**Les consignes**.
• a. Dans l'extrait de décision judiciaire, quelle somme la société M20 réclame-t-elle au titre des frais irrépétibles ?
• b. Recopiez sans rien changer le passage de l'extrait de décision judiciaire qui va de « débouter la société » à « outre les dépens. ».
• c. Poursuivez la rédaction de l'extrait de décision judiciaire à partir de sa dernière phrase.

Enfin elle indique qu’aucune faute ne peut être reprochée à la société Batiterre dans la survenance des désordres dans la mesure où elle est intervenue en qualité de professionnel de l’immobilier et non du bâtiment, qu’il n’est démontré ni immixtion ni validation de la méthodologie choisie par le maître d’oeuve en pleine connaissance de causes et des risques faute pour le maître d’oeuvre de démontrer l’avoir alerté en formulant une contre-indication ou réserve à la substitution de l’exécution d’une paroi parisienne par celle des voiles par la société COTRAGEST.

***

Aux termes de ses dernières conclusions récapitulatives notifiées par voie électronique le 1er décembre 2021, la société M20 sollicite de voir :

débouter la société Chubb European Group SE de la totalité de ses demandes formées à son encontre ;
condamner tout succombant à lui verser la somme de 5 000 € au titre des frais irrépétibles outre les dépens.

**Liste des enregistrements**.
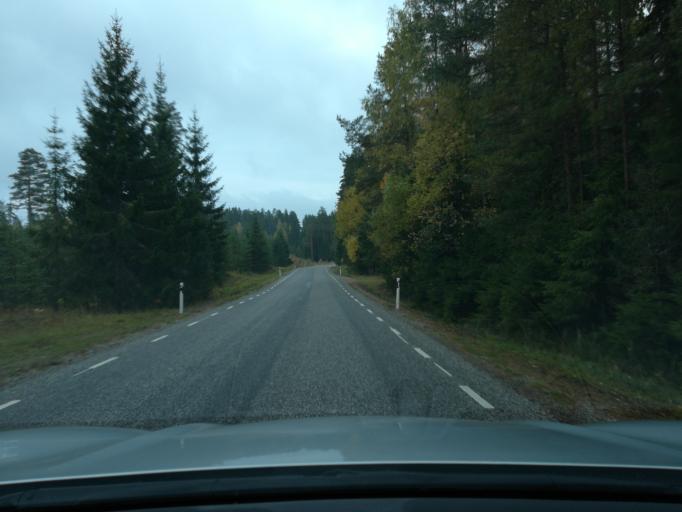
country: EE
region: Ida-Virumaa
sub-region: Johvi vald
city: Johvi
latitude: 59.1788
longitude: 27.4575
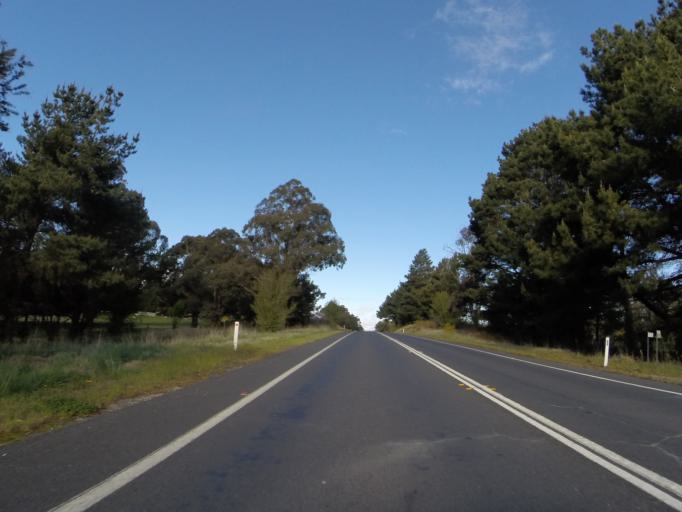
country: AU
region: New South Wales
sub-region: Wingecarribee
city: Moss Vale
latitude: -34.5668
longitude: 150.4219
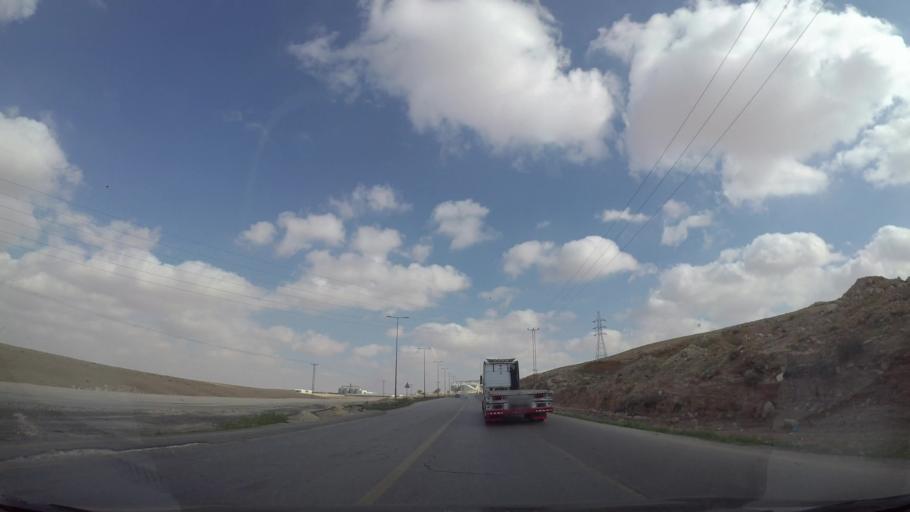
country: JO
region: Amman
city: Al Jizah
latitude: 31.6278
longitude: 35.9889
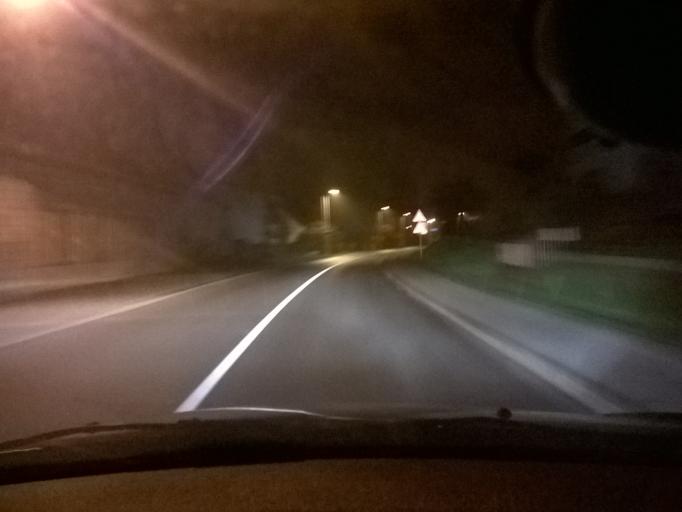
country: HR
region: Krapinsko-Zagorska
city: Zabok
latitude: 46.0827
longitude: 15.9060
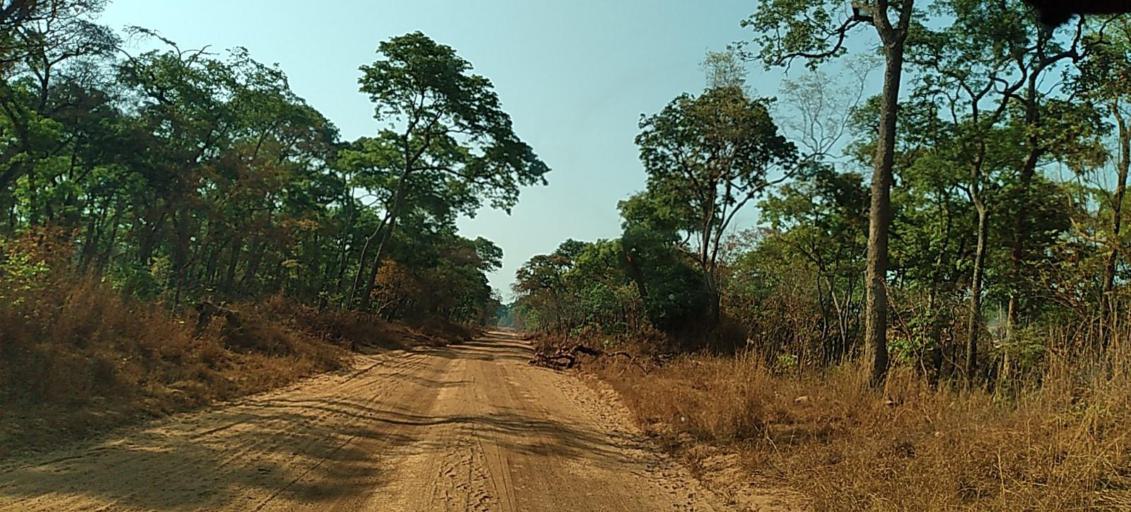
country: ZM
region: North-Western
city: Kasempa
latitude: -13.6443
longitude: 25.9992
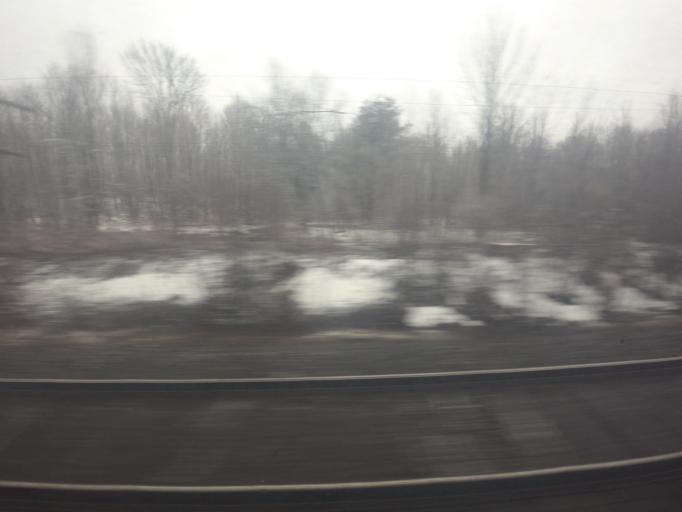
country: CA
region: Ontario
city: Brockville
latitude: 44.5721
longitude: -75.7534
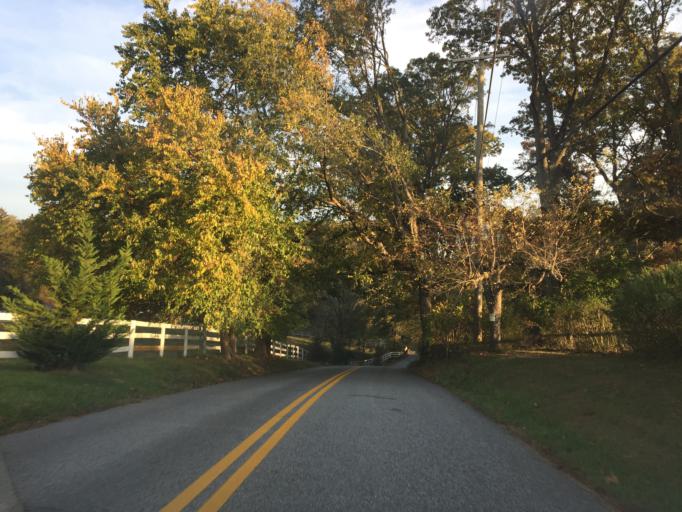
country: US
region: Maryland
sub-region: Baltimore County
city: Hampton
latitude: 39.4887
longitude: -76.5549
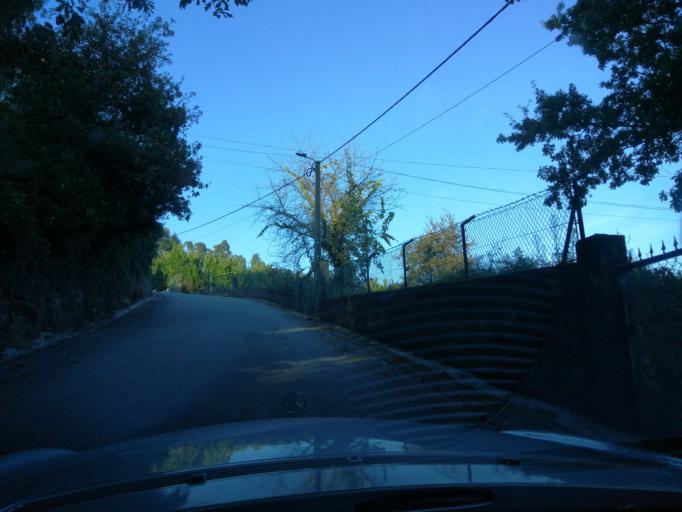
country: PT
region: Braga
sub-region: Braga
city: Oliveira
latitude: 41.4621
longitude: -8.4513
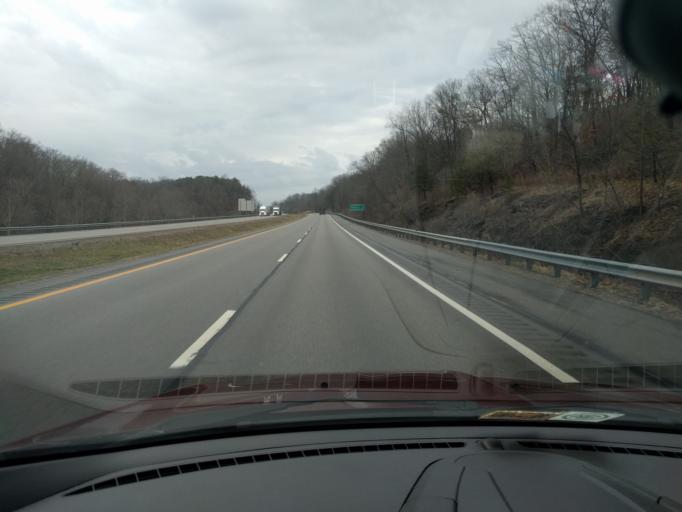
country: US
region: West Virginia
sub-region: Wood County
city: Boaz
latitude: 39.3212
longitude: -81.4706
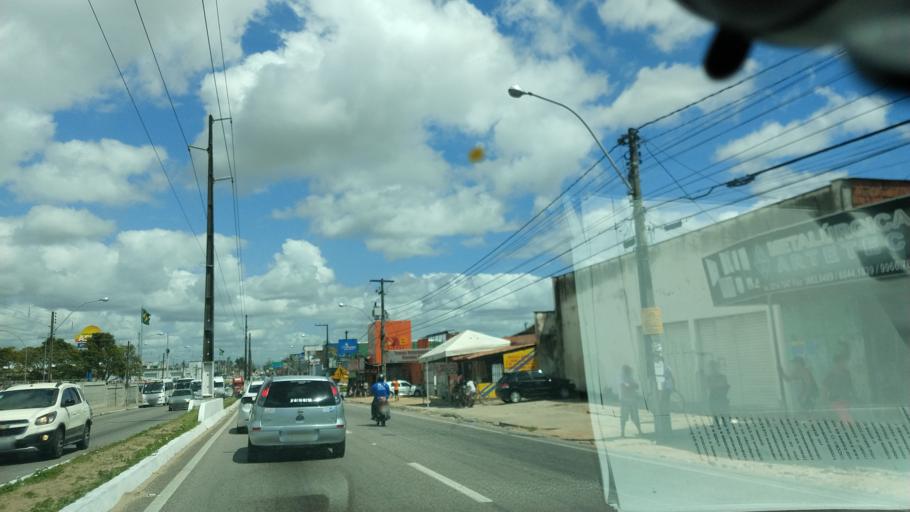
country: BR
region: Rio Grande do Norte
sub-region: Natal
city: Natal
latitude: -5.7717
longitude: -35.2644
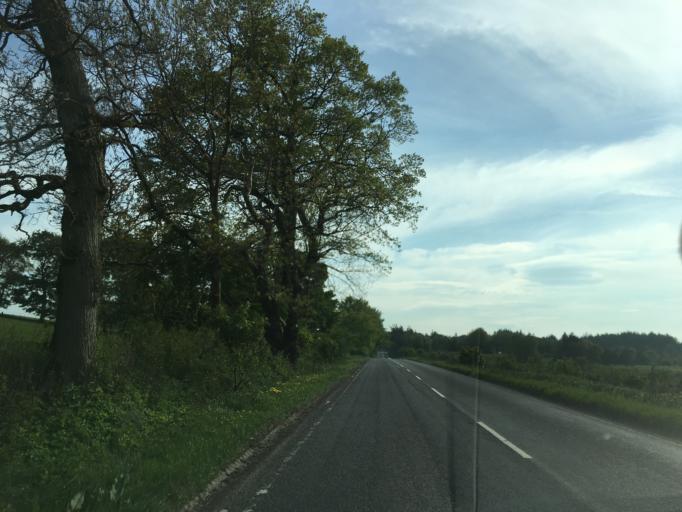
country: GB
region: Scotland
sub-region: Midlothian
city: Penicuik
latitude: 55.7716
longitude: -3.2453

**Corrigé de l'exercice**.
• a. 5 000 €, outre les dépens.

• b.
débouter la société Chubb European Group SE de la totalité de ses demandes formées à son encontre ;
condamner tout succombant à lui verser la somme de 5 000 € au titre des frais irrépétibles outre les dépens.

• c.
Au soutien de sa défense, la société M20 expose que sa responsabilité ne peut être engagée dès lors que :

- elle n’était pas en charge de veiller aux aspects techniques qui relevaient de la société ALPHA CONTROLE, en sa qualité de contrôleur technique ;

-il ne lui incombait pas d’alerter le maître d’ouvrage, professionnel de la construction, de la nécessité de réaliser une étude de sols, dont il avait déjà connaissance dans le cadre du contrat conclu avec la société Cotragest et dès lors qu’il appartenait au contraire au maître d’ouvrage de la fournir à la maîtrise d’oeuvre ;

- elle a néanmoins sollicité une étude de sols complémentaire auprès du bureau d’études de sol dont les préconisations ont été respectées par l’entreprise de gros-œuvre ;

-le maître d’ouvrage ne pouvait ignorer les difficultés rencontrées en cours de chantier dès lors qu’elle a accepté, de manière délibérée, le devis complémentaire établi par la société Cotragest du 1er juin 2015 prévoyant l’adaptation de la méthodologie et le blindage renforcé, alors même que cette dernière avait attiré son attention sur la présence d’une nappe d’eau et d’un sol nécessitant la technique de voiles par passe.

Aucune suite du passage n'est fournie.